Движение литературы. Том I - страница 31



Сюжет «Демона», в отличие от моноцентрического сюжета «Мцыри», уже в зачаточной, конспективной форме строился как отношение двух самостоятельных лиц – таинственного духа и обольщаемой им человеческой души. Это позволяло охватить «демоническое» с двух концов: как загадку определенного – для Лермонтова остросовременного! – склада личности и как демоническое «внушение», опасный и мучительный источник вдохновения и творческой энергии. Обе грани демонического переживались Лермонтовым в виде фактов личного опыта, что засвидетельствовано его ранней лирикой.

Герой юношеской лирики (особенно в посвящениях к раннему «Демону» и в стихах, обращенных к Варваре Лопухиной) ищет в судьбе «злого духа» масштаб для своей тоски, одиночества, бесприютности и ожесточения, для своей стремительной и, как ему кажется, губительной любви («Все, что любит меня, то погибнуть должно», «Как демон мой, я зла, избранник», «Один я здесь, как царь воздушный» и пр.). Ранние редакции поэмы и стали по преимуществу проекциями такого демонизированного «я» на канву легендарно-фантастической фабулы. В кавказских редакциях эта тема «непризнанных мучений» героя, про́клятого и отвергнутого всем сущим, получает второе дыхание,[48] и демонизм как тотальное неприятие наличного бытия уже не кажется здесь наивной гиперболой, которая легко может прийтись впору другим лермонтовским отверженцам. Изображая вне временных и преходящих условий смертного человеческого существования муку демонической изоляции, демоническое отрицание и неутолимый демонический голод по положительным началам жизни при невозможности с ними слиться, Лермонтов далеко шагнул из психологии в «онтологию ада» и соприкоснулся с Данте и Мильтоном. И все же бесплотный и бессмертный Демон – как тип духовной жизни – мало чем отличается от героя ранней лирики и прочих демонических персонажей Лермонтова, облеченных в человеческую плоть; у него иные возможности самовыявления, и только.

Однако у раннего Лермонтова есть и другие стихи «демонического» цикла, где герой представляет себя пассивным, внушаемым, обладаемым, загипнотизированным «неземными очами» своего демона-спутника. Эти мотивы поданы с максимальной трагической серьезностью и ответственностью:

Есть грозный дух…
В его речах нередко ложь;
Он точит жизнь, как скорпион.
Ему поверил я – и что ж!
Взгляните на мое чело,
Всмотритесь в очи, в бледный цвет;
Лицо мое вам не могло
Сказать, что мне пятнадцать лет.

(Напрашивается сравнение со словами Тамары: «Я вяну, жертва злой отравы![49] / Меня терзает дух лукавый / Неотразимою мечтой»).

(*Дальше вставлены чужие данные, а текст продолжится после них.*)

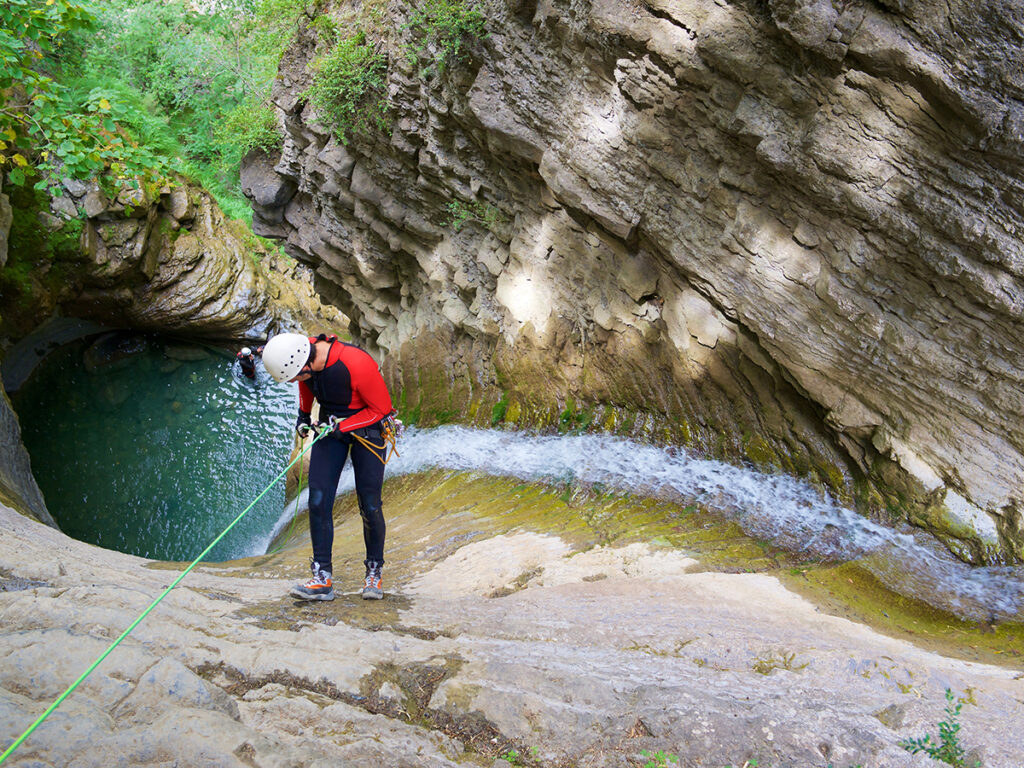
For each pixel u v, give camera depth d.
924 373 4.79
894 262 4.76
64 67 15.59
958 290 4.54
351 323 13.52
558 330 7.80
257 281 18.20
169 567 5.24
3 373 15.30
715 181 5.57
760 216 5.34
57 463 14.62
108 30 18.56
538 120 6.78
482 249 8.73
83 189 14.39
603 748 2.46
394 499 8.30
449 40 7.16
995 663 3.52
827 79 4.62
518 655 3.18
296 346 3.74
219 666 2.76
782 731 2.46
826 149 4.70
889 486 5.01
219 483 14.16
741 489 5.68
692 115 5.50
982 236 4.28
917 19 4.13
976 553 4.56
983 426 4.64
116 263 15.13
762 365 5.68
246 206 20.19
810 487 5.46
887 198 4.59
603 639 3.46
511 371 8.54
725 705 2.63
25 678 2.25
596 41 5.87
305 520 9.34
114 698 2.21
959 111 4.09
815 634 3.63
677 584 4.38
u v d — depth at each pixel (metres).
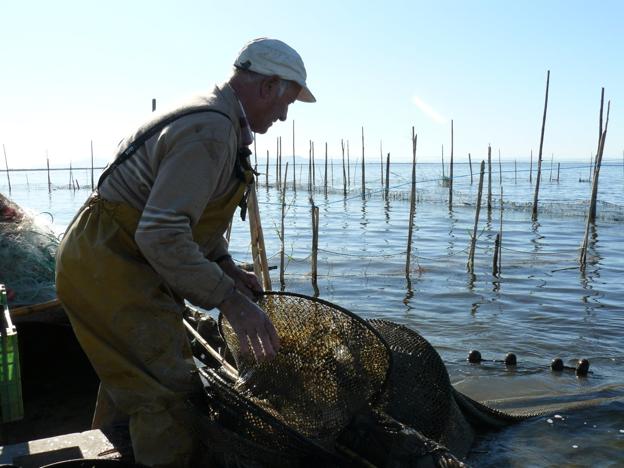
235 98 2.83
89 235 2.86
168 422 2.97
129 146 2.81
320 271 17.67
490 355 9.02
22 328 6.14
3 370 3.44
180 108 2.70
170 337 2.99
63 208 45.38
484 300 13.50
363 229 29.20
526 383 7.43
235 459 3.04
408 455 3.09
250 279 3.48
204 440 2.99
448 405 4.06
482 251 21.59
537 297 13.80
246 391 3.39
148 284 2.90
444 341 9.91
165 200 2.57
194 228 2.93
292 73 2.87
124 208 2.83
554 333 10.51
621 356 9.01
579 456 4.87
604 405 5.79
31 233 6.44
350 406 3.21
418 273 17.12
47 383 5.94
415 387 3.92
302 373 3.31
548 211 37.44
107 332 2.95
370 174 133.00
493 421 5.33
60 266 2.92
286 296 3.33
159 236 2.55
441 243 23.94
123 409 3.04
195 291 2.65
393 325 4.30
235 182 2.94
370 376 3.23
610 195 58.09
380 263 18.97
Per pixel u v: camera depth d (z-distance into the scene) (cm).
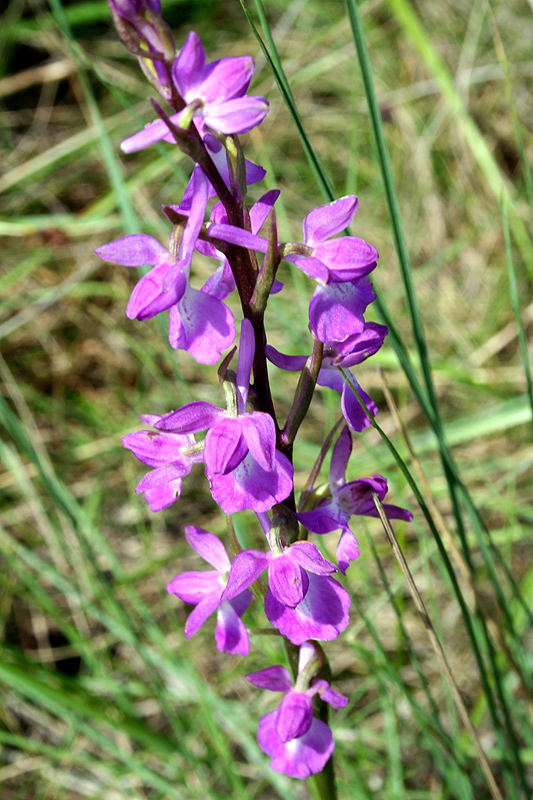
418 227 59
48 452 49
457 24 65
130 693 37
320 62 59
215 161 21
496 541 40
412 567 36
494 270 55
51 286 55
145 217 53
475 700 38
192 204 21
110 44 64
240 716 34
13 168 61
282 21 64
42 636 42
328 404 37
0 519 45
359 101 62
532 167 58
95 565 33
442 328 53
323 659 24
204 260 53
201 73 21
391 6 48
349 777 33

Если проследить возникающее в этом пункте сцепление поэтических идей, выяснится, что яд «грозного духа» – отрава «сладкая»: страстные волнения души, среди них эрос как «страсть сильнейшая», поэзия, наконец, – пусть не самая жизнь, но то, ради чего не жаль жизни, – происходят для Лермонтова из неведомого темного источника, связанного с демоническим наитием. Еще в «Молитве» 1829 года («Не обвиняй меня, Всесильный»), где завязывается эта духовная коллизия, Демон, по остроумному замечанию В. Вацуро,[50] появляется инкогнито: «звуком грешных песен / Я, Боже, не тебе молюсь». Тот же (эротико-мусический в подоплеке своей) образ в финале стихотворения «Мой демон» (1831) неожиданно проступает сквозь отталкивающие черты кровожадного губителя и адского насмешника и немедленно оказывается в идейно-эстетическом соперничестве с «ангелом» из тогда же написанного стихотворения, претендуя вытеснить памятные «звуки небес» каким-то иным, еще упорнее ускользающим, но столь же несказанно прекрасным и далеким от земных будней «образом совершенства».